### What you need to do:
What is the number of lines in the data that contain "Comissão"? Nothing besides that number, please.

### Extracted information:
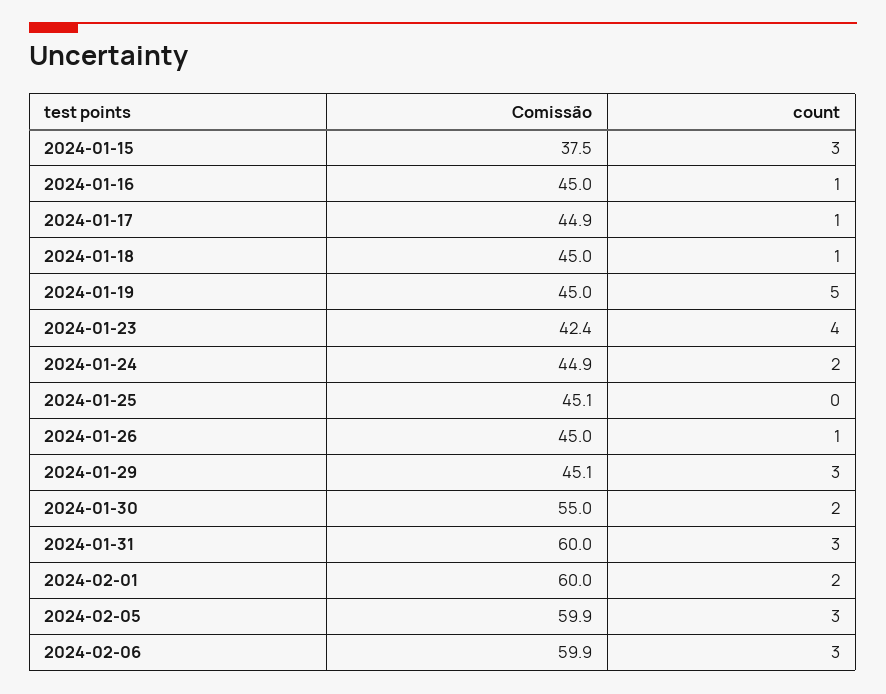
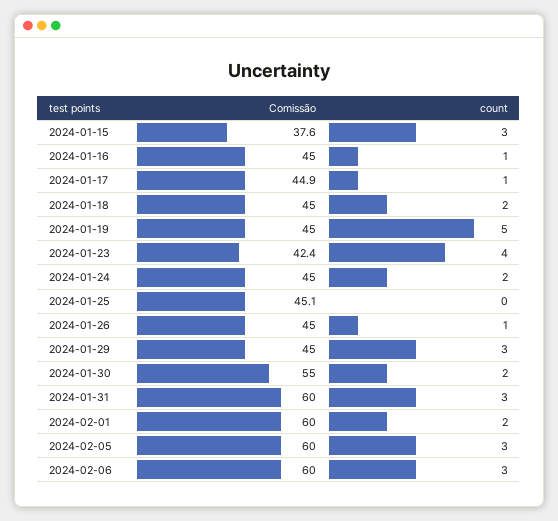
Comissão, 2024-01-15: 37.5 -> 37.6
count, 2024-01-18: 1 -> 2
Comissão, 2024-01-24: 44.9 -> 45
Comissão, 2024-01-29: 45.1 -> 45
Comissão, 2024-02-05: 59.9 -> 60
Comissão, 2024-02-06: 59.9 -> 60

### Solution to the exercise:
5